Malt sandwich is germinated cereal grain that has been dried in a process known as “malting”. The grain is made to germinate by soaking in water and is then halted from germinating further by drying with hot air. Various cereals are malted, though barley is the most common.
A high-protein form of malted barley is often a label-listed ingredient in blended flours typically used in the manufacture of yeast bread and other baked goods. A plate or bowl of samanu is a traditional component of the Haft sin table symbolising affluence. Mämmi, or Easter Porridge, is a traditional Finnish Lenten food. Today, this product is available in shops from February until Easter.

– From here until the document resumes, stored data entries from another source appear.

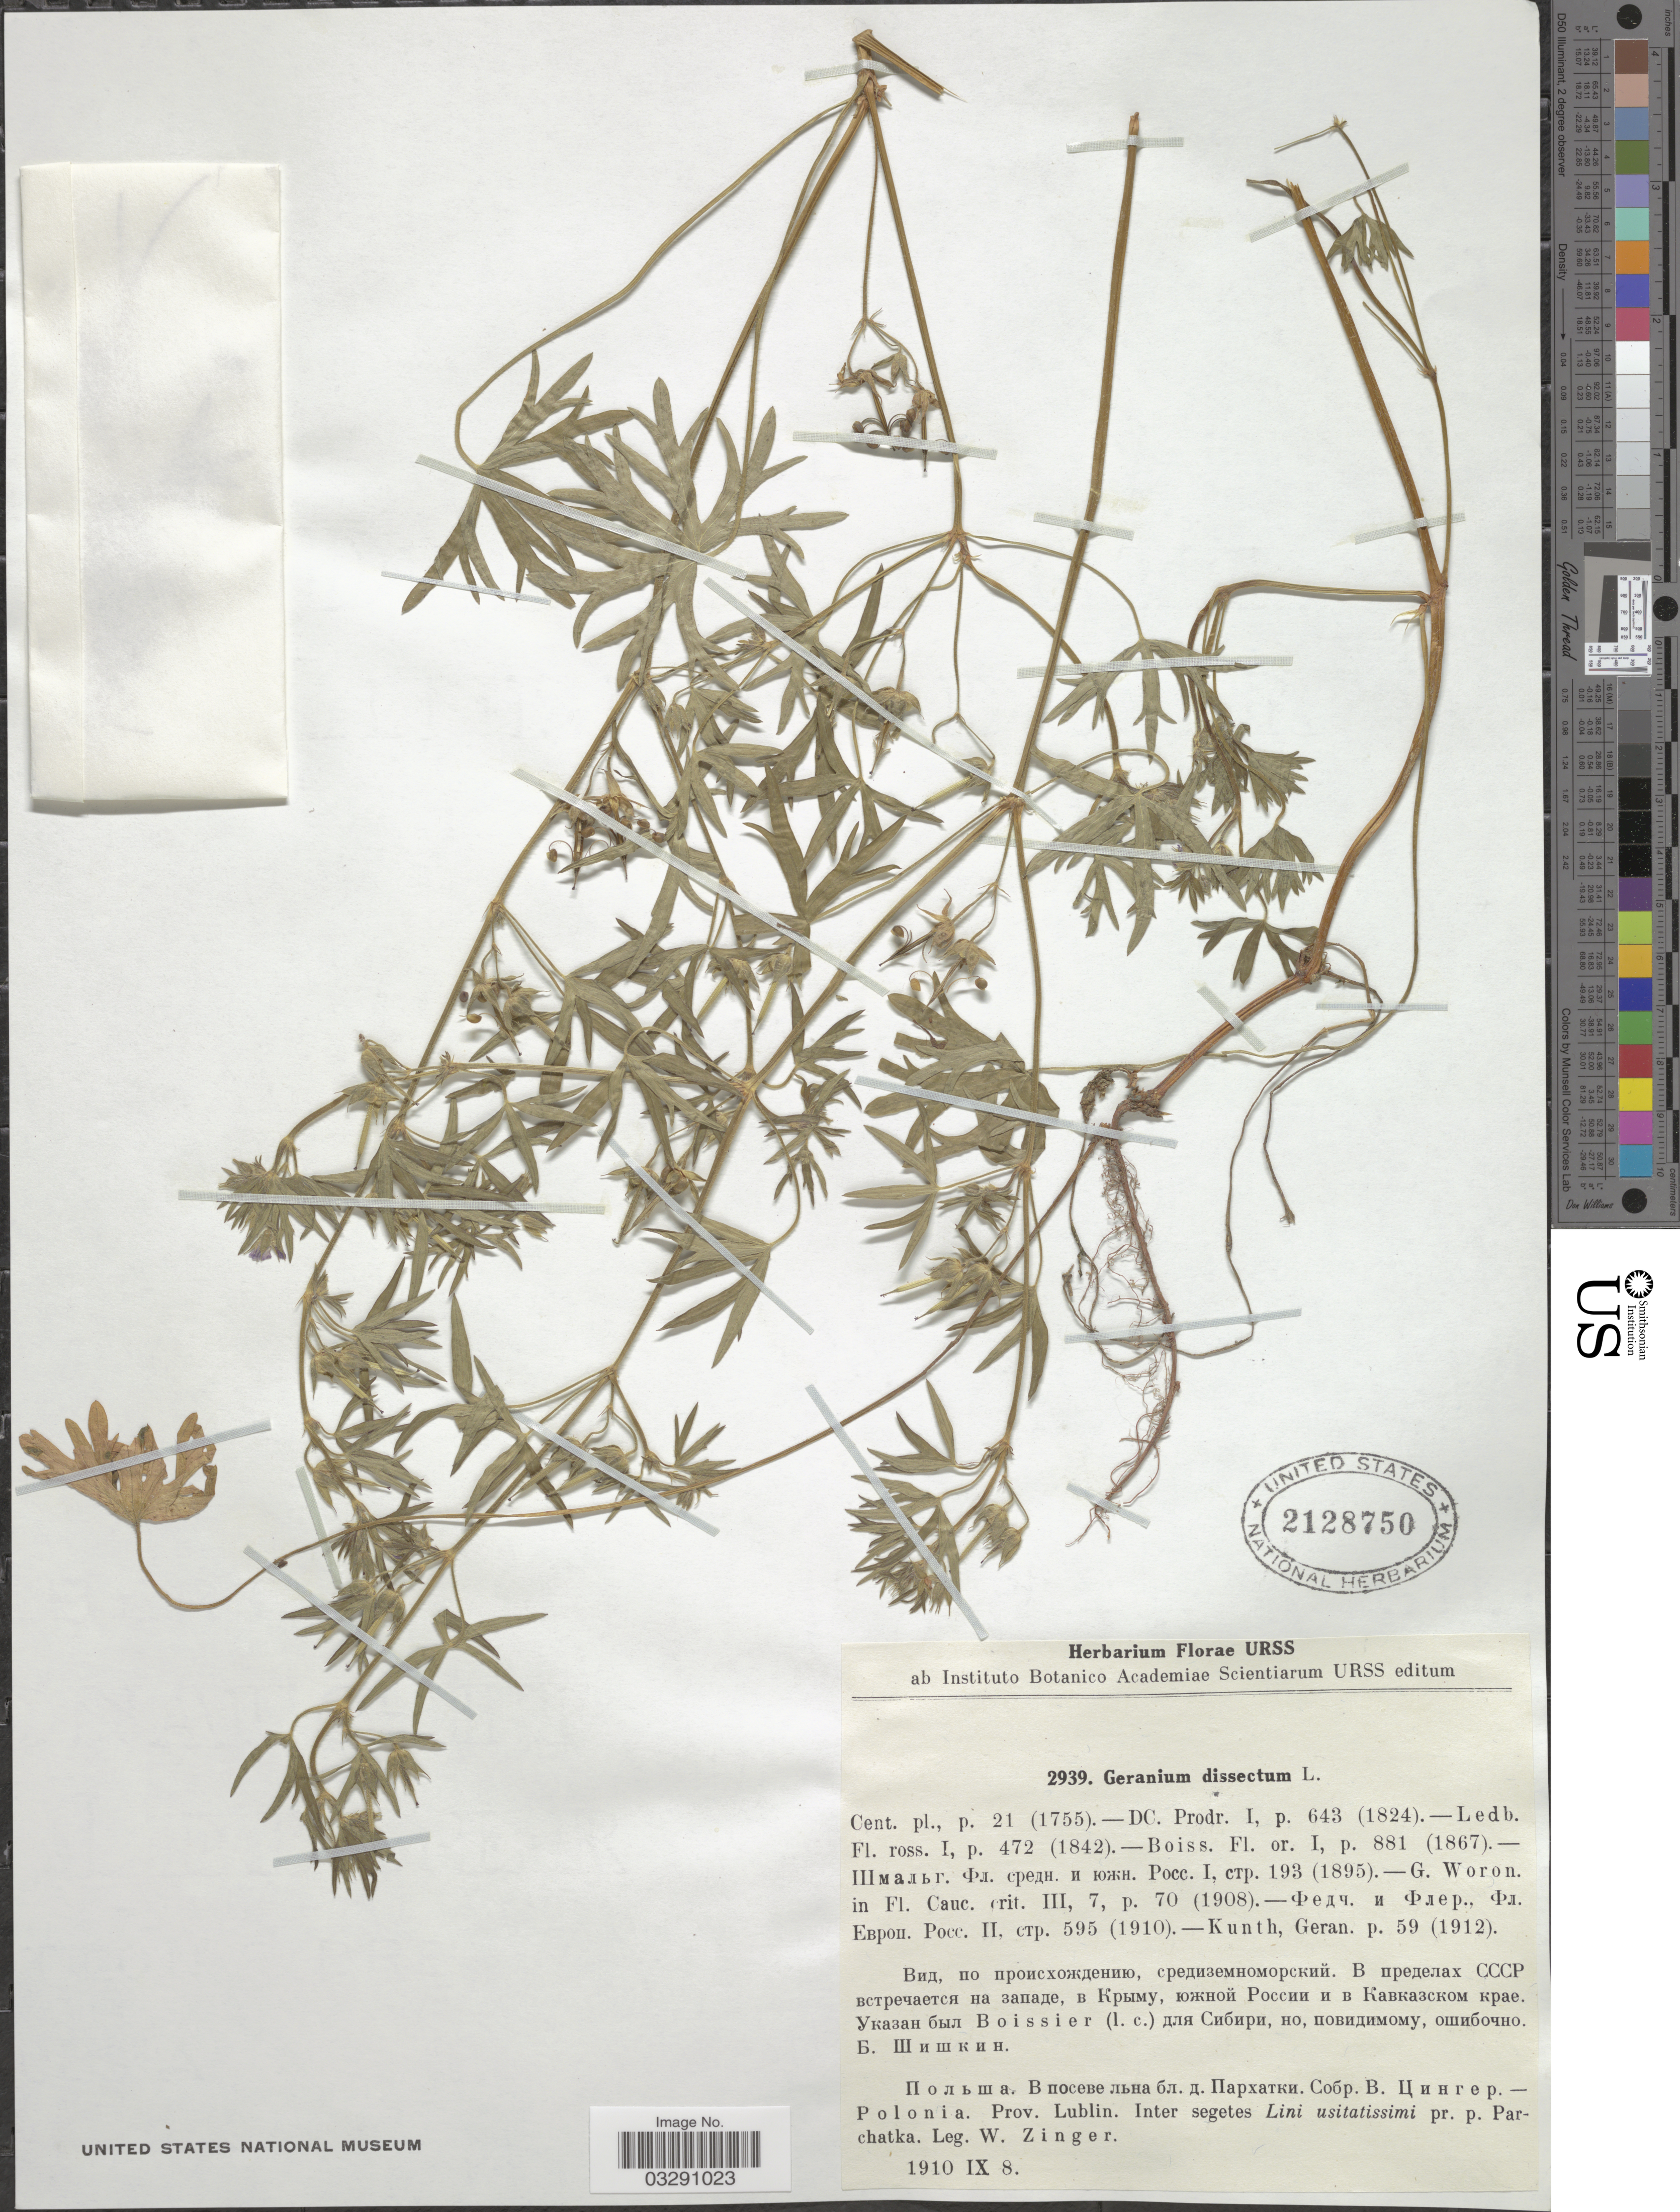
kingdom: Plantae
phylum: Tracheophyta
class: Magnoliopsida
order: Geraniales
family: Geraniaceae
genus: Geranium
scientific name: Geranium dissectum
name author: L.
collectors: W. Zinger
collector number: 2939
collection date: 1910-09-08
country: Poland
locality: Polonia. Prov. Lublin. Inter segetes Lini usitatissimi pr. p. Parchatka.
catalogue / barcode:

Barley is spread out on the floor of a malthouse during a traditional malting process. Malting is the process of converting barley or other cereal grains into malt for use in brewing, distilling, or foods, and takes place in a maltings, sometimes called a malthouse, or a malting floor. As of 2014, the largest malting operation in the world was Malteurop, which operates in 14 countries. Barley is the most commonly malted grain, in part because of its high content of enzymes, though wheat, rye, oats, rice, and corn are also used. As all grains sprout, natural enzymes within the grain break down the starch of which the grain is composed into simpler sugars, which taste sweet and are easier for yeast to use as food. Malt with active enzymes is called “diastatic malt”.
Malt with inactive enzymes is called “nondiastatic malt”. The enzymes are deactivated by heating the malt. Malt is often divided into two categories by brewers: base malts and specialty malts. Base malts have enough diastatic power to convert their own starch and usually, that of some amount of starch from unmalted grain, called adjuncts. Specialty caramel or crystal malts have been subjected to heat treatment to convert their starches to sugars nonenzymatically. In addition, malts are distinguished by the two major cultivar types of barley used for malting, two-row, and six-row. Malt extract, also known as extract of malt, is a sweet, treacle-like substance used as a dietary supplement.
The 1907 British Pharmaceutical Codex’s instructions for making a nutritional extract of malt do not include a mashout at the end of extraction and include the use of lower mash temperatures than is typical with modern beer-brewing practices. Malt extract is frequently used in the brewing of beer. Its production begins by germinating barley grain in a process known as malting, immersing barley in water to encourage the grain to sprout, then drying it to halt the progress when the sprouting begins. The drying step stops the sprouting, but the enzymes remain active due to the low temperatures used in base malt production. In the next step, brewers use a process called mashing to extract the sugars. Brewers warm cracked malt in temperature-modulated water, activating the enzymes, which cleave more of the malt’s remaining starch into various sugars, the largest percentage of which is maltose.